I am trying to provide an interval estimate for the 0.8-quantile of some numeric data, which is assumed to be an IID sample from some unknown, continuous distribution. I constructed an Empirical CDF for my data (black line in the image below). I used the information contained in this Wikipedia article and this review to construct point-wise 95% confidence intervals for the true CDF at many values of x. (These intervals show up as the red lines in the image below. Note that I did NOT find simultaneous confidence bands.)
How do you turn bounds on the CDF into bounds on quantiles? I found where the bounds on the CDF reach 0.8. Can I take the x-values of these intersections as bounds for a 95% confidence interval on the 0.8-quantile? In other words, is [28 000, 36 000] a valid 95% CI for the 0.8-quantile? Is it valid to invert the bounds on the CDF in this manner in order to obtain a confidence interval for a quantile?
EDIT: @BruceET
The green lines show the method @BruceET used in his answer.
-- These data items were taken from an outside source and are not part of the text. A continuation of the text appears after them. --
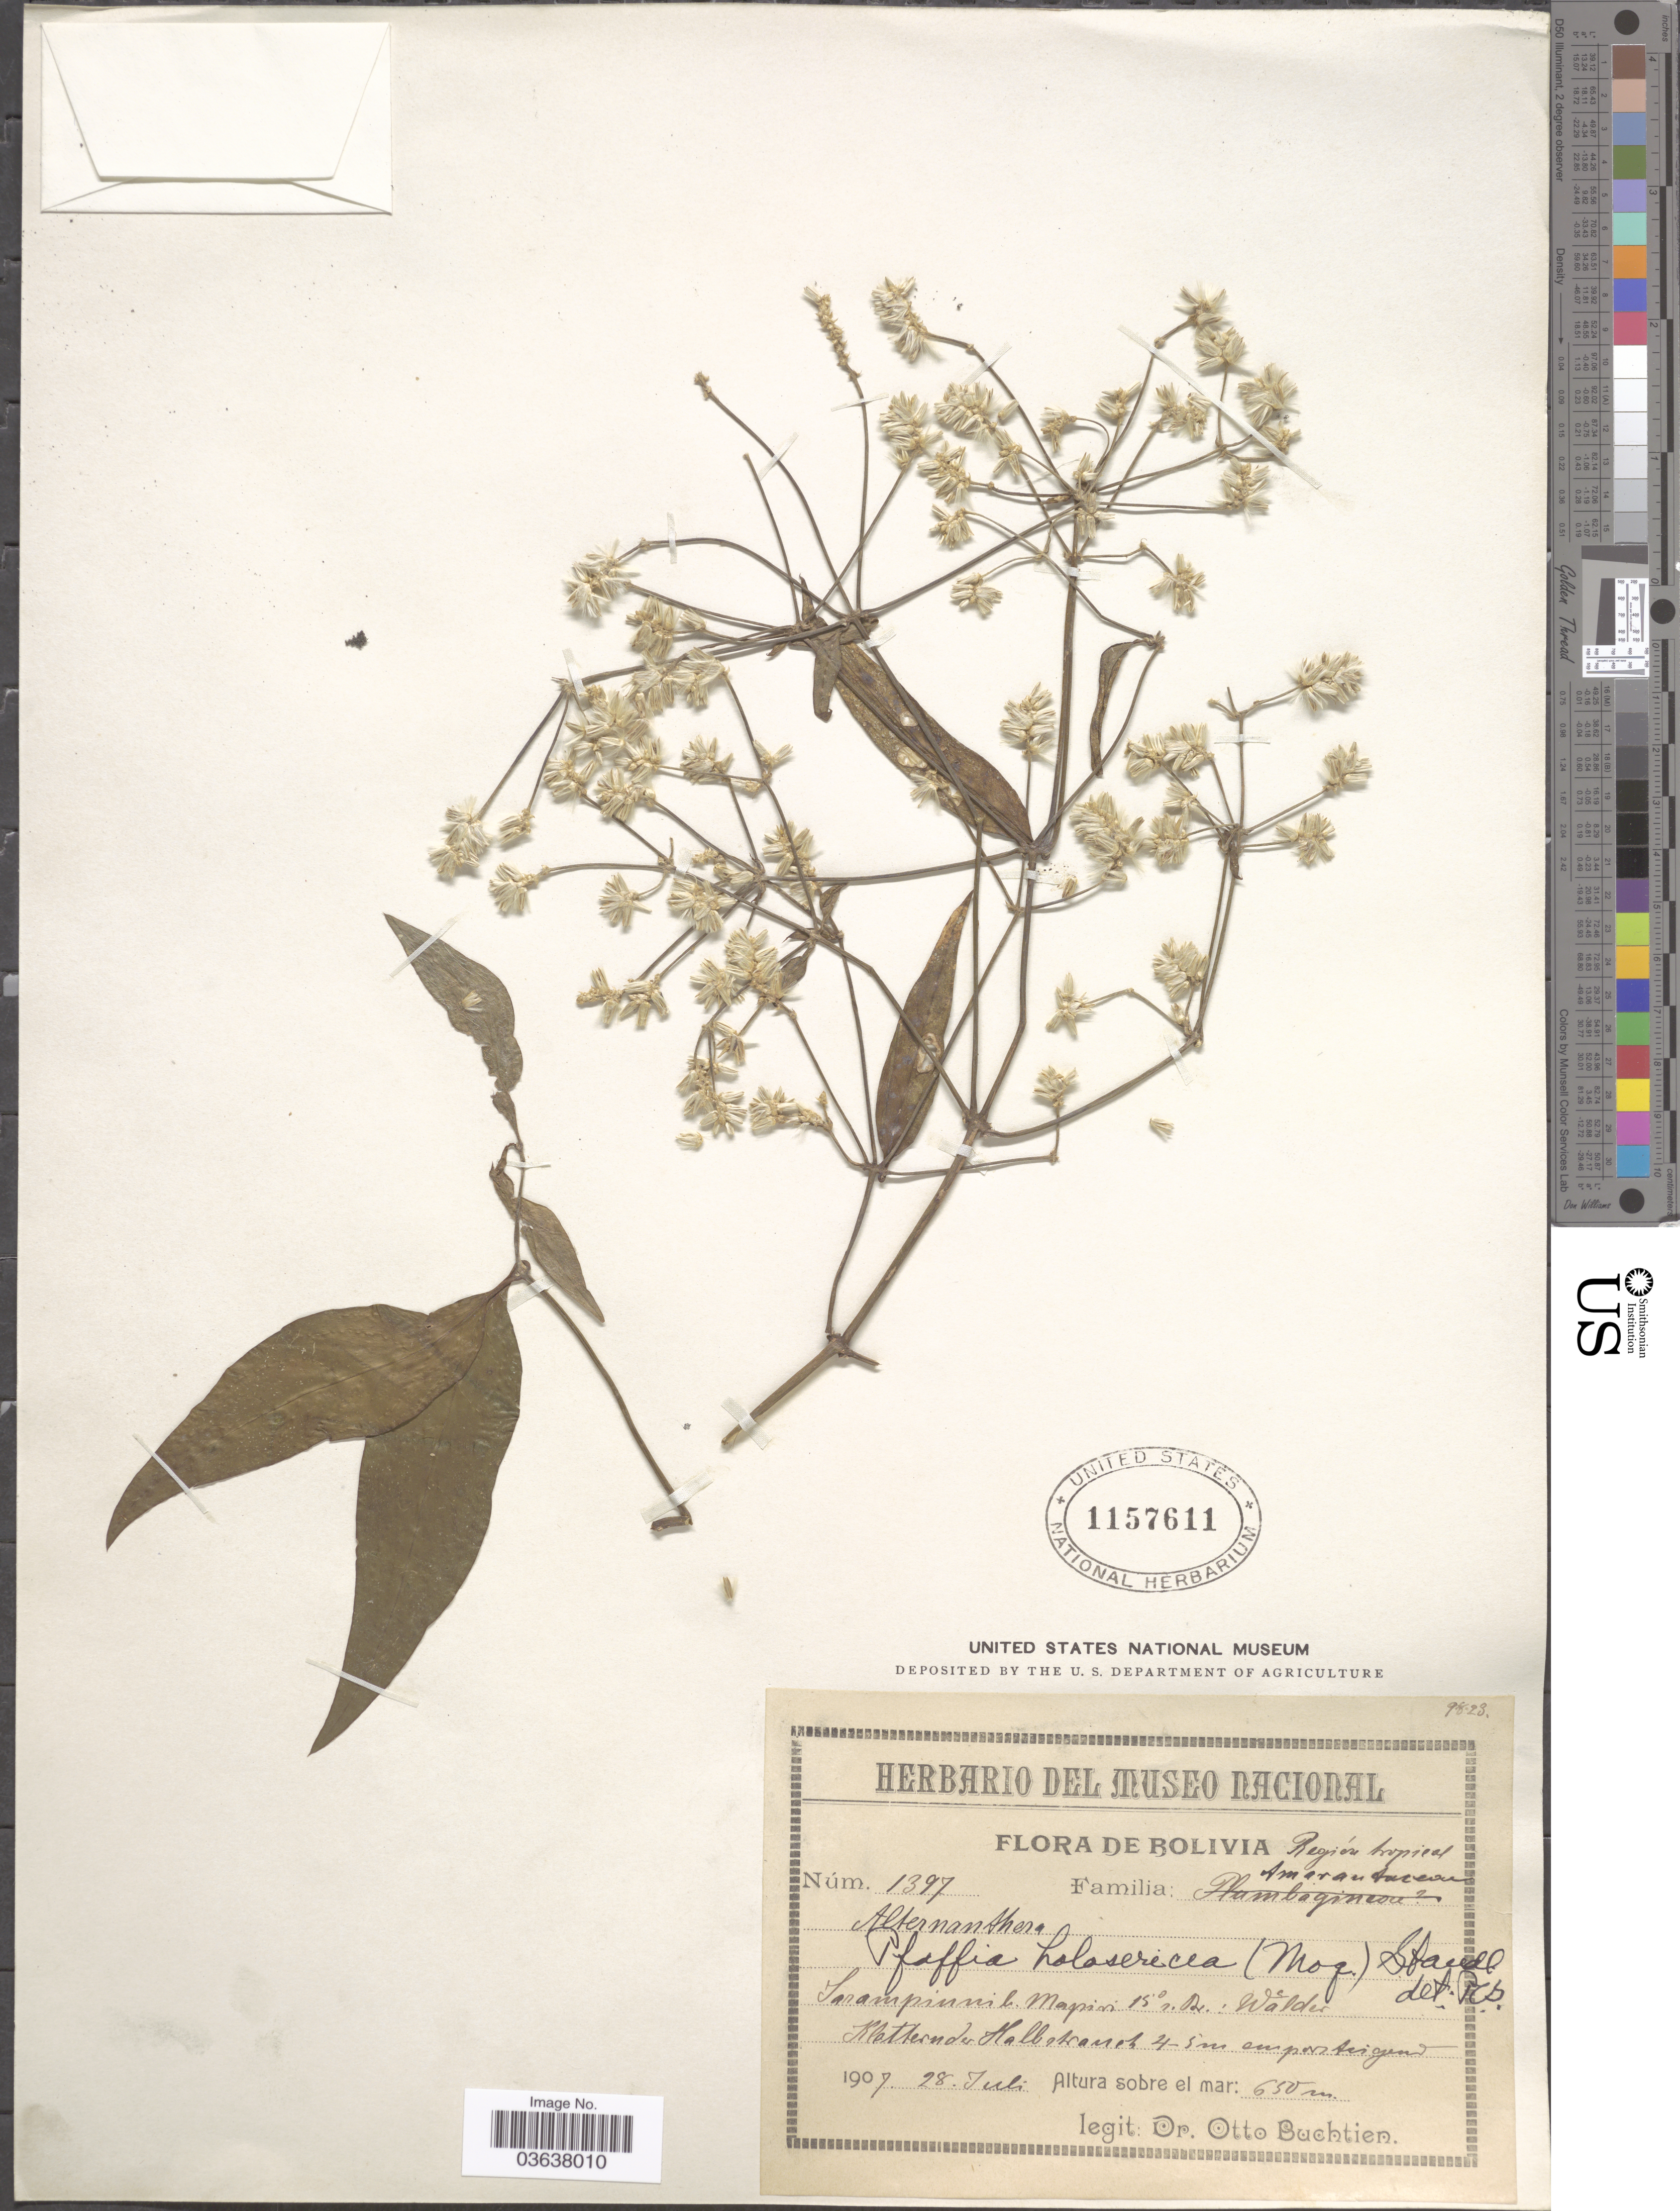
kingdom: Plantae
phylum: Tracheophyta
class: Magnoliopsida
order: Caryophyllales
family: Amaranthaceae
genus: Gomphrena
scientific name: Gomphrena holosericea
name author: (Mart.) Moq.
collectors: O. Buchtien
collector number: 1397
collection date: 1907-07-28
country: Bolivia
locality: Región tropical. Sarampinni b. Mapiri 15° n. Br.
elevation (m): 650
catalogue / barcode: US 1157611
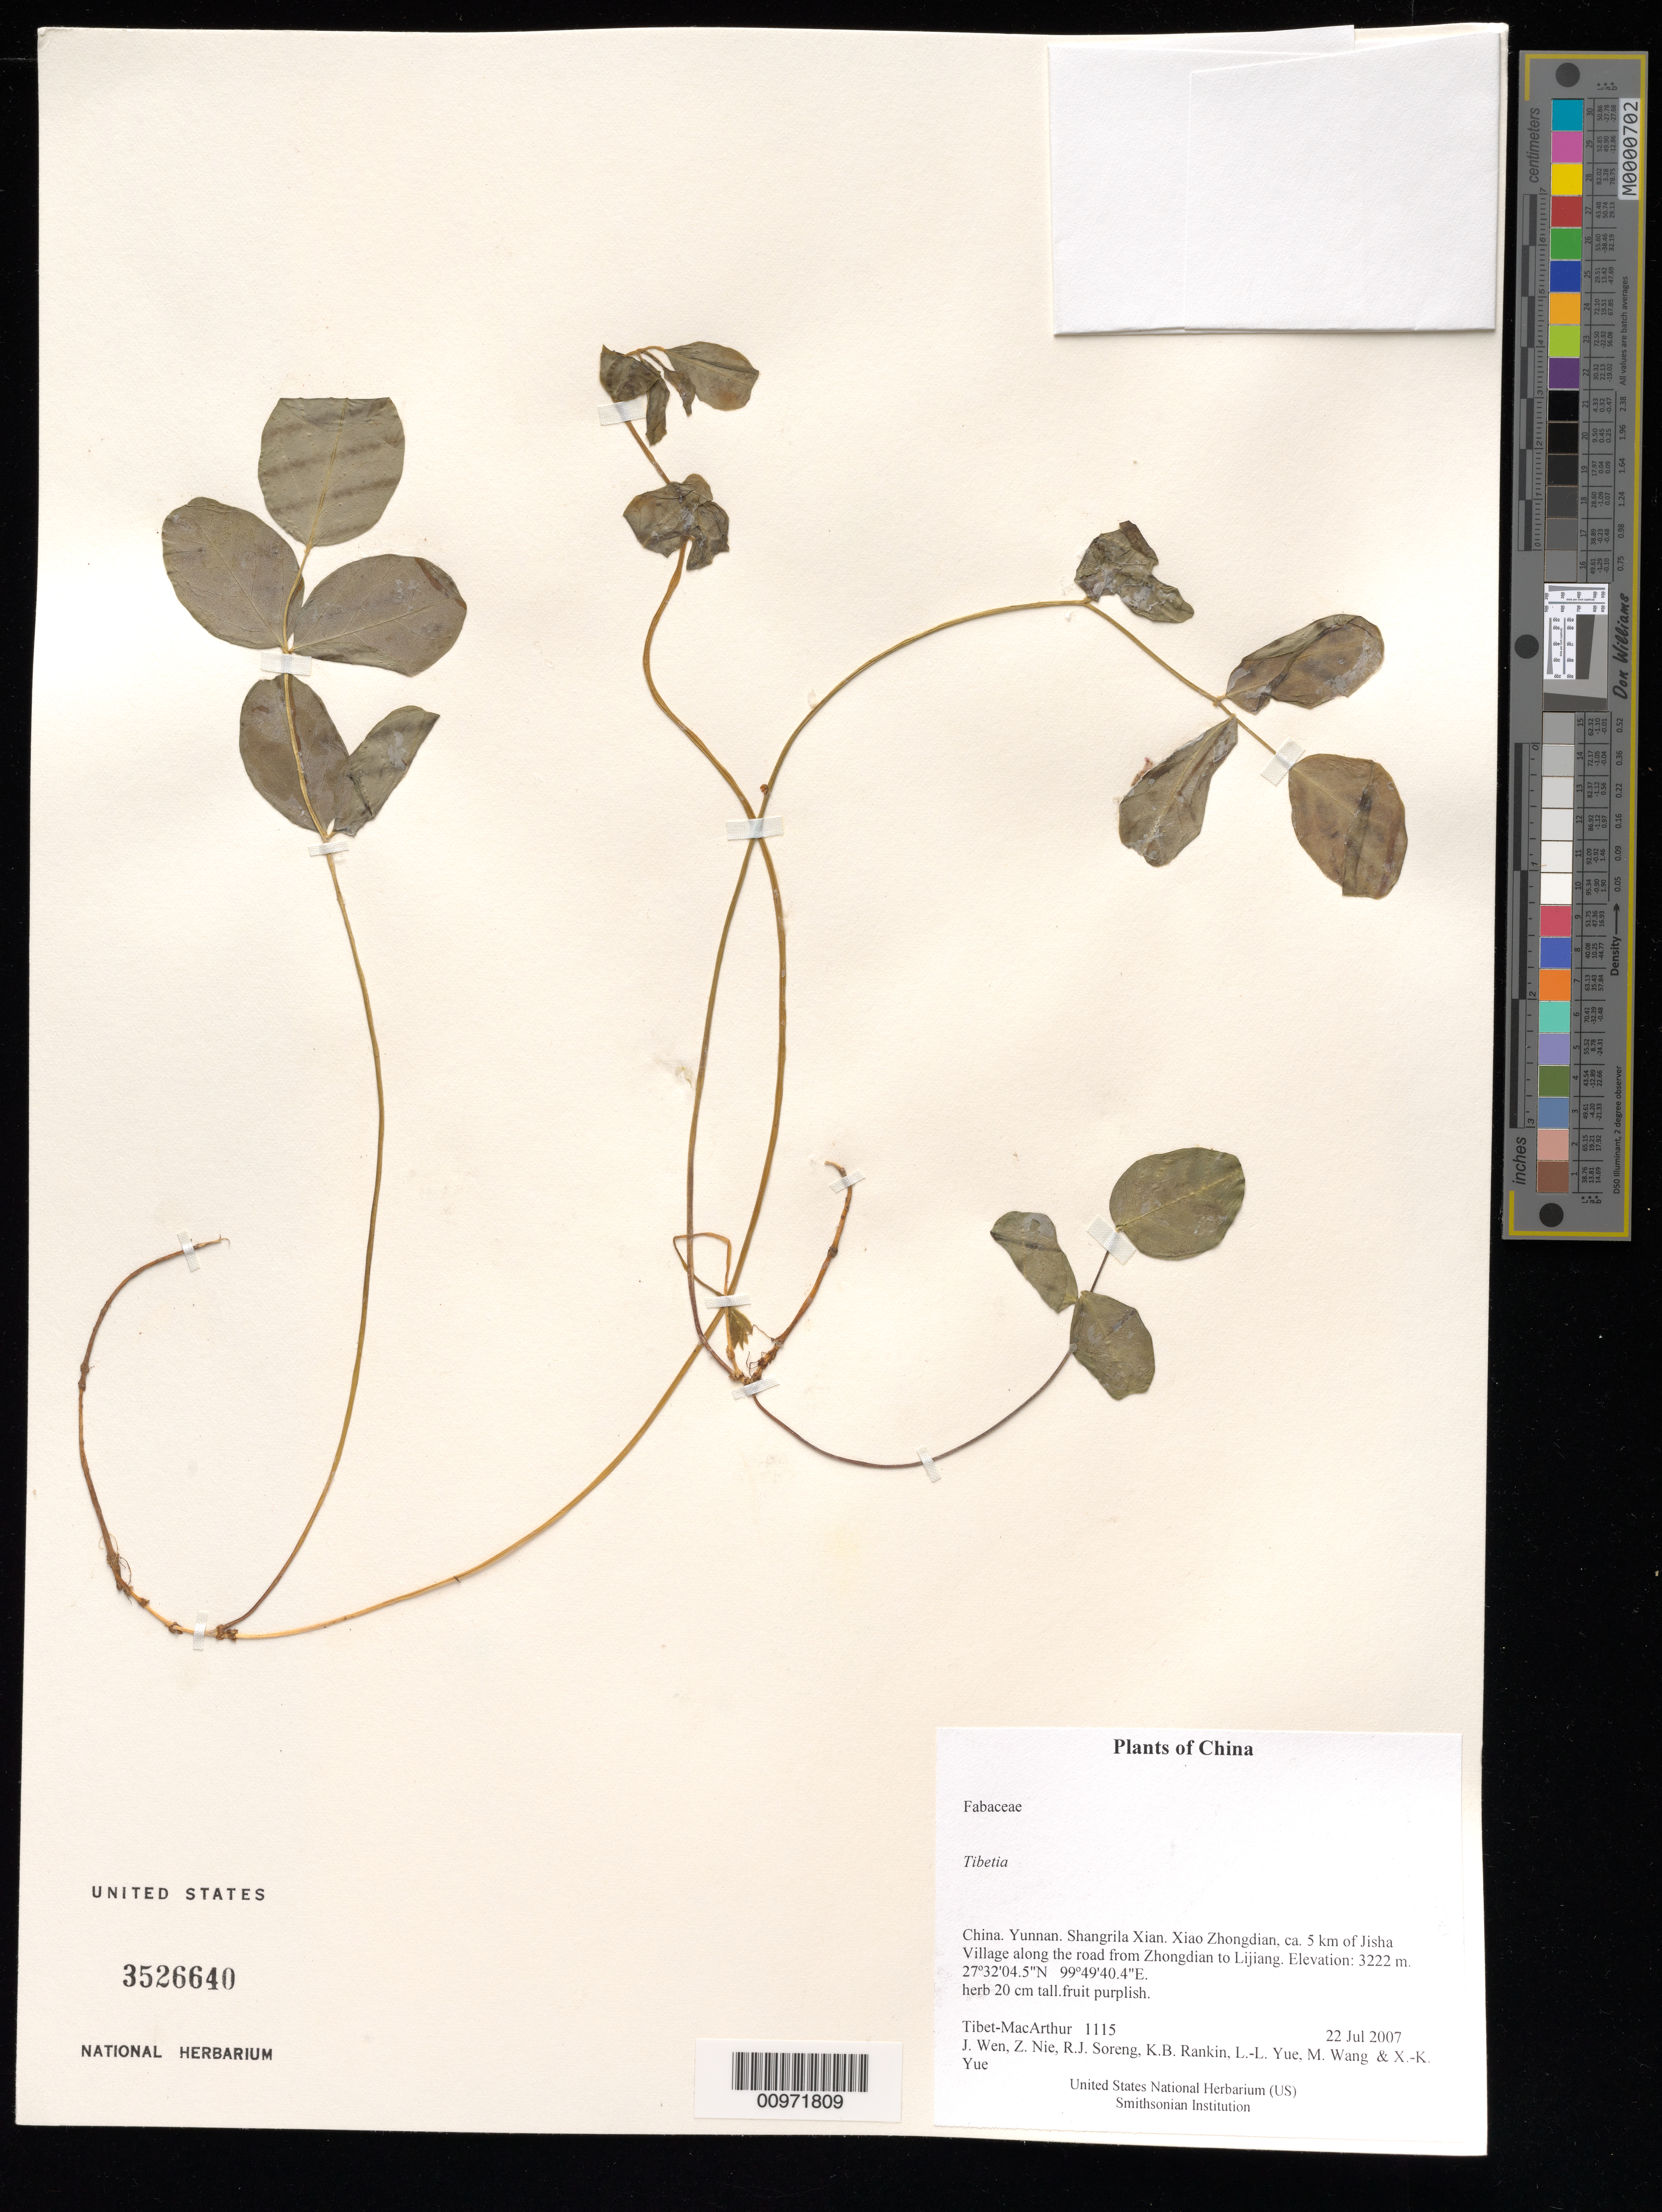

Using @BruceET's method, the CI for the 0.8-quantile would be [28 500, 36 500]. I think that my approach in the blue lines finds one-sided confidence intervals at different values of x and then pieces those together to find a two-sided CI for the 0.8-quantile. @BruceET's method seems more straightforward. Would one be preferred to the other? More importantly for the purposes of this post, what makes it valid to transform a CI for the CDF into a CI for the p-quantile of the population?